Some intuitions are:
- Abs, saturate are free (Why is clamp in GLSL not free? I doubt it)
- Log, exp, sqrt are almost free! (That’s why Kernel Foveated Rendering is fast)
- Sin, cos are super fast!
- smoothstep is more expensive than expected.

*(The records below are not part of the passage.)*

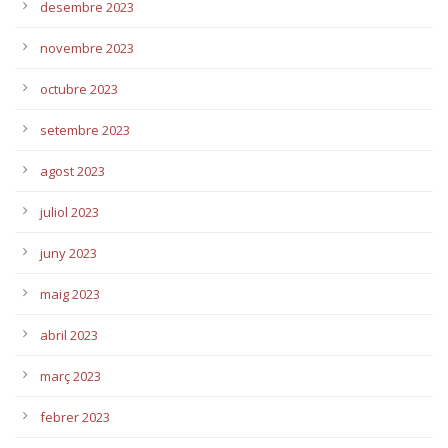
desembre 2023
novembre 2023
octubre 2023
setembre 2023
agost 2023
juliol 2023
juny 2023
maig 2023
abril 2023
març 2023
febrer 2023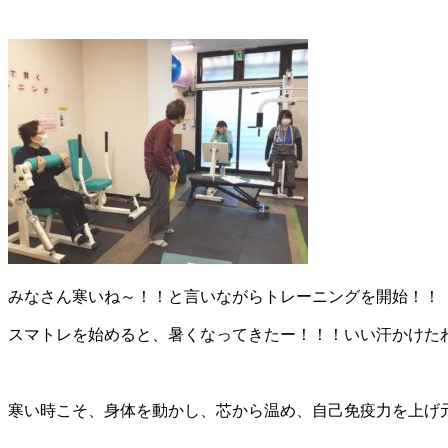
みなさん寒いね～！！と言いながらトレーニングを開始！！
スマトレを始めると、暑くなってきたー！！！いい汗かけた
寒い時こそ、身体を動かし、芯から温め、自己免疫力を上げ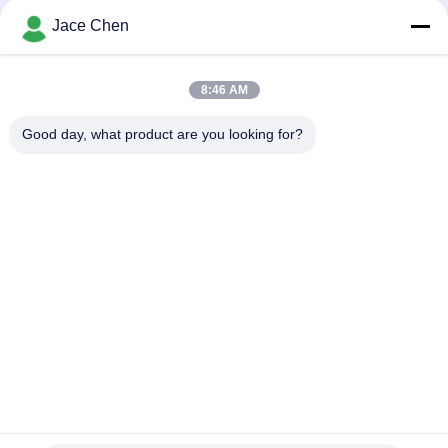
công nghệ đúc khuôn
Jace Chen
Mối nối ống nhôm đúc anodizing được chứng nhận ISO 9001
cho hệ thống ống nạc và máy trạm công nghiệp
8:46 AM
90 độ Nữ tham dự Ống nhôm đúc Khớp nối khuỷu tay cho hệ
thống giá đỡ ống
Good day, what product are you looking for?
Danh mục phổ biến
Tất cả
các
Ống Nối Ống Kim 
Khớp Nối Ống Kim 
Loại
Loại
Khớp Nối Ống Nhôm
Ống Hợp Kim Nhôm
Ống Nối Ống 
Khớp Nối Ống Nhựa
Chrome
Ống Thép Tráng 
Thép Ống Rack
Nhựa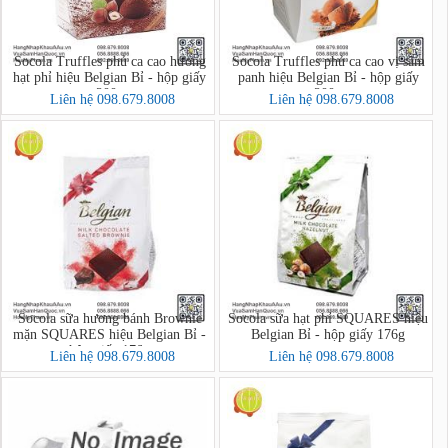
Socola Truffles phủ ca cao hương
Socola Truffles phủ ca cao vị sâm
hạt phỉ hiệu Belgian Bỉ - hộp giấy
panh hiệu Belgian Bỉ - hộp giấy
200g
200g
Liên hệ 098.679.8008
Liên hệ 098.679.8008
Socola sữa hương bánh Brownie
Socola sữa hạt phỉ SQUARES hiệu
mặn SQUARES hiệu Belgian Bỉ -
Belgian Bỉ - hộp giấy 176g
hộp giấy 176g
Liên hệ 098.679.8008
Liên hệ 098.679.8008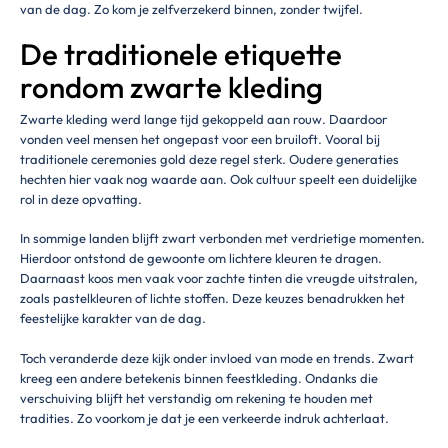
van de dag. Zo kom je zelfverzekerd binnen, zonder twijfel.
De traditionele etiquette
rondom zwarte kleding
Zwarte kleding werd lange tijd gekoppeld aan rouw. Daardoor
vonden veel mensen het ongepast voor een bruiloft. Vooral bij
traditionele ceremonies gold deze regel sterk. Oudere generaties
hechten hier vaak nog waarde aan. Ook cultuur speelt een duidelijke
rol in deze opvatting.
In sommige landen blijft zwart verbonden met verdrietige momenten.
Hierdoor ontstond de gewoonte om lichtere kleuren te dragen.
Daarnaast koos men vaak voor zachte tinten die vreugde uitstralen,
zoals pastelkleuren of lichte stoffen. Deze keuzes benadrukken het
feestelijke karakter van de dag.
Toch veranderde deze kijk onder invloed van mode en trends. Zwart
kreeg een andere betekenis binnen feestkleding. Ondanks die
verschuiving blijft het verstandig om rekening te houden met
tradities. Zo voorkom je dat je een verkeerde indruk achterlaat.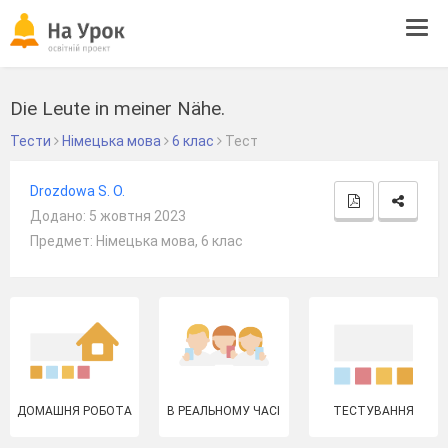
Tog
navi
Die Leute in meiner Nähe.
Тести
Німецька мова
6 клас
Тест
Drozdowa S. O.
Додано: 5 жовтня 2023
Предмет: Німецька мова, 6 клас
ДОМАШНЯ РОБОТА
В РЕАЛЬНОМУ ЧАСІ
ТЕСТУВАННЯ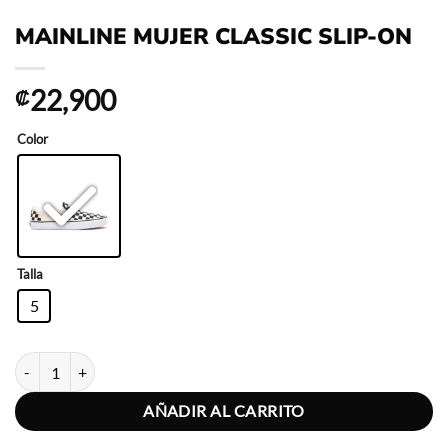
MAINLINE MUJER CLASSIC SLIP-ON
22,900
₡
Color
Talla
5
MAINLINE MUJER CLASSIC SLIP-ON cantidad
AÑADIR AL CARRITO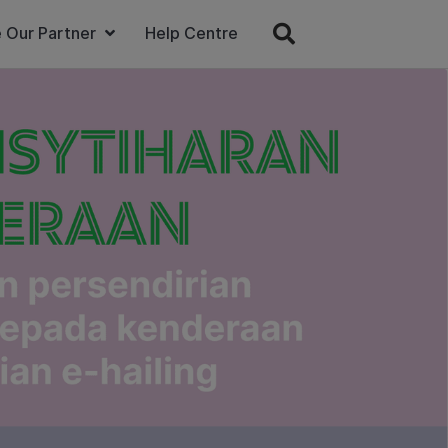
 Our Partner
Help Centre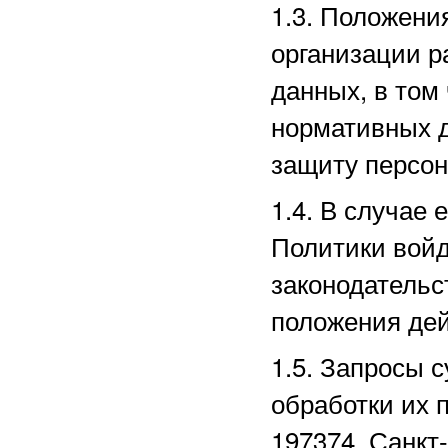
1.3. Положени
организации р
данных, в том
нормативных д
защиту персо
1.4. В случае
Политики войд
законодательс
положения дей
1.5. Запросы 
обработки их 
197374, Санкт-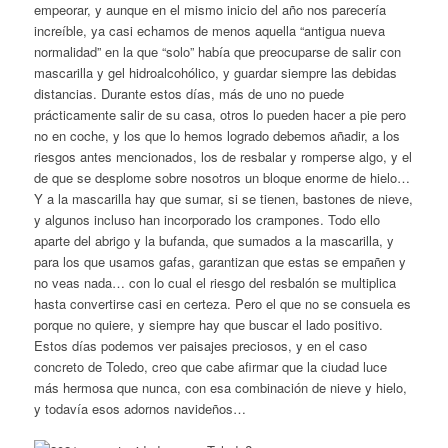
empeorar, y aunque en el mismo inicio del año nos parecería
increíble, ya casi echamos de menos aquella “antigua nueva
normalidad” en la que “solo” había que preocuparse de salir con
mascarilla y gel hidroalcohólico, y guardar siempre las debidas
distancias. Durante estos días, más de uno no puede
prácticamente salir de su casa, otros lo pueden hacer a pie pero
no en coche, y los que lo hemos logrado debemos añadir, a los
riesgos antes mencionados, los de resbalar y romperse algo, y el
de que se desplome sobre nosotros un bloque enorme de hielo…
Y a la mascarilla hay que sumar, si se tienen, bastones de nieve,
y algunos incluso han incorporado los crampones. Todo ello
aparte del abrigo y la bufanda, que sumados a la mascarilla, y
para los que usamos gafas, garantizan que estas se empañen y
no veas nada… con lo cual el riesgo del resbalón se multiplica
hasta convertirse casi en certeza. Pero el que no se consuela es
porque no quiere, y siempre hay que buscar el lado positivo.
Estos días podemos ver paisajes preciosos, y en el caso
concreto de Toledo, creo que cabe afirmar que la ciudad luce
más hermosa que nunca, con esa combinación de nieve y hielo,
y todavía esos adornos navideños…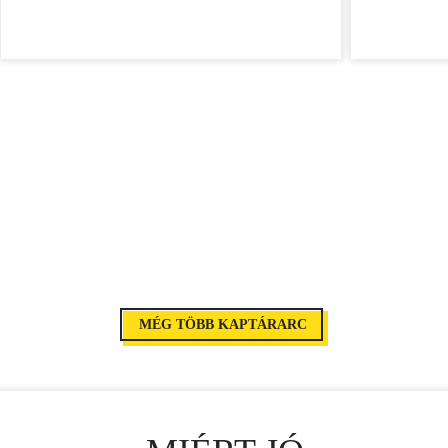
MÉG TÖBB KAPTÁRARC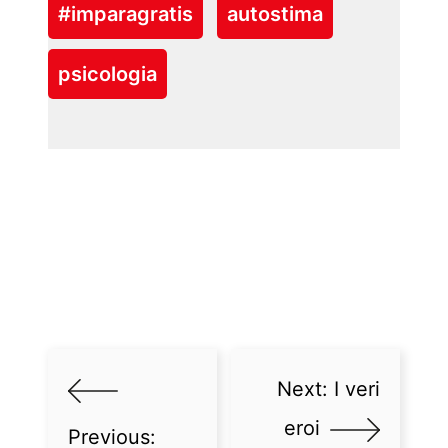
#imparagratis
autostima
psicologia
Next:
I veri
eroi
Previous: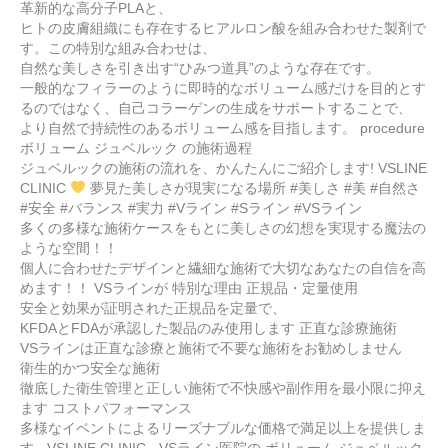
革新的な高分子PLAと、
ヒトの皮膚組織にも存在するヒアルロン酸を組み合わせた製剤で
す。この特別な組み合わせは、
自然な美しさを引き出す“ひみつ道具”のような存在です。
一般的なフィラーのように即時的なボリューム感だけを目的とす
るのではなく、自己コラーゲンの生成をサポートすることで、
より自然で持続性のあるボリューム感を目指します。 procedure
ボリューム ジュベルック の施術過程
ジュベルックの施術の流れを、かんたんにご紹介します! VSLINE
CLINIC
夢見た美しさが現実になる場所 #美しさ #美 #自然さ
#安全 #バランス #実力 #Vライン #Sライン #VSライン
多くの多様な施術ケースをもとに美しさの幻想を実現する魔法の
ような空間！！
個人に合わせたデザインと繊細な施術で大切なあなたの自信を高
めます！！ VSラインが 特別な理由 正規品・定量使用
安全と効果が証明された正規品を定量で、
KFDAとFDAが承認した製品のみ使用します 正直な診療施術
VSラインは正直な診療と施術で不要な施術をお勧めしません
衛生的かつ安全な施術
徹底した衛生管理と正しい施術で不快感や副作用を最小限に抑え
ます コストパフォーマンス
多様なイベントによるリーズナブルな価格で満足以上を提供しま
す · VSLINE CLINIC · VSライン医院の ボリューム ジュベルック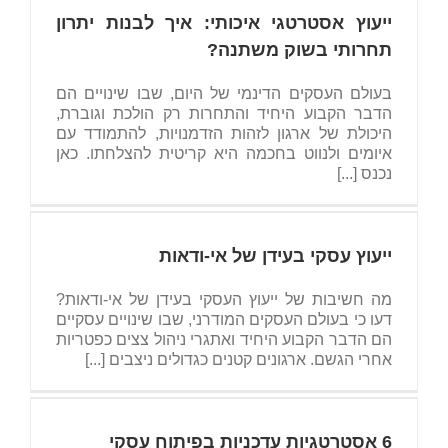
ייעוץ אסטרטגי איכותי: איך לבנות יתרון
תחרותי בשוק משתנה?
בעולם העסקים הדינמי של היום, שבו שינויים הם
הדבר הקבוע היחיד והתחרות רק הולכת וגוברת,
היכולת של ארגון לזהות הזדמנויות, להתמודד עם
איומים ולנווט בחכמה היא קריטית להצלחתו. כאן
נכנס [...]
ייעוץ עסקי בעידן של אי-ודאות
מה חשיבות של ייעוץ העסקי בעידן של אי-ודאות?
דעו כי בעולם העסקים המודרני, שבו שינויים עסקיים
הם הדבר הקבוע היחיד ואתגרי ניהול צצים כפטריות
אחרי הגשם. ארגונים קטנים כגדולים ניצבים [...]
6 אסטרטגיות עדכניות בפיתוח עסקי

- I would suggest a cheap replace for Guassians:
float cubicPulse( float c, float w, float x )
x = fabs(x - c);
if( x>w ) return 0.0;
x /= w;
return 1.0 - x*x*(3.0-2.0*x);
Here is the full grouped list:
- Cost 0 (Almost free)
- abs(x), saturate (x)
- Cost 1
- floor(x), ceil(x), round(x), frac(x), exp2(x), dot(a, b), min(a, b), max(a, b), sin(x), cos(x), sincos(x), sqrt(x), rsqrt(x)
- Cost 1.5
- faceforward(n, i, ng)
- Cost 2
- clamp(a, b), exp(x), log(x), log10(x), cross(a, b), step(a, x), lerp(a, b, f), length(v), distance(a, b)
- Cost 2.5
- reflect(i, n)
- Cost 3
- any(x), pow(x, y), sign(x), normalize(v),
- Cost 4
- all(x), fmod(4), mul(m, pos), transpose(M)
- Greater or equal to 5
- 7: smoothstep(min, max, x)
- 10: acos
- 11: asin
- 16: atan
- 22: atan2
One of my remaining question is:
- How fast is texture sampling on modern GPU?
- One option is to measure by Nvidia Perf https://developer.nvidia.com/nvidia-shaderperf
- I guess it’s 20
Any further experiments and feedbacks are welcome.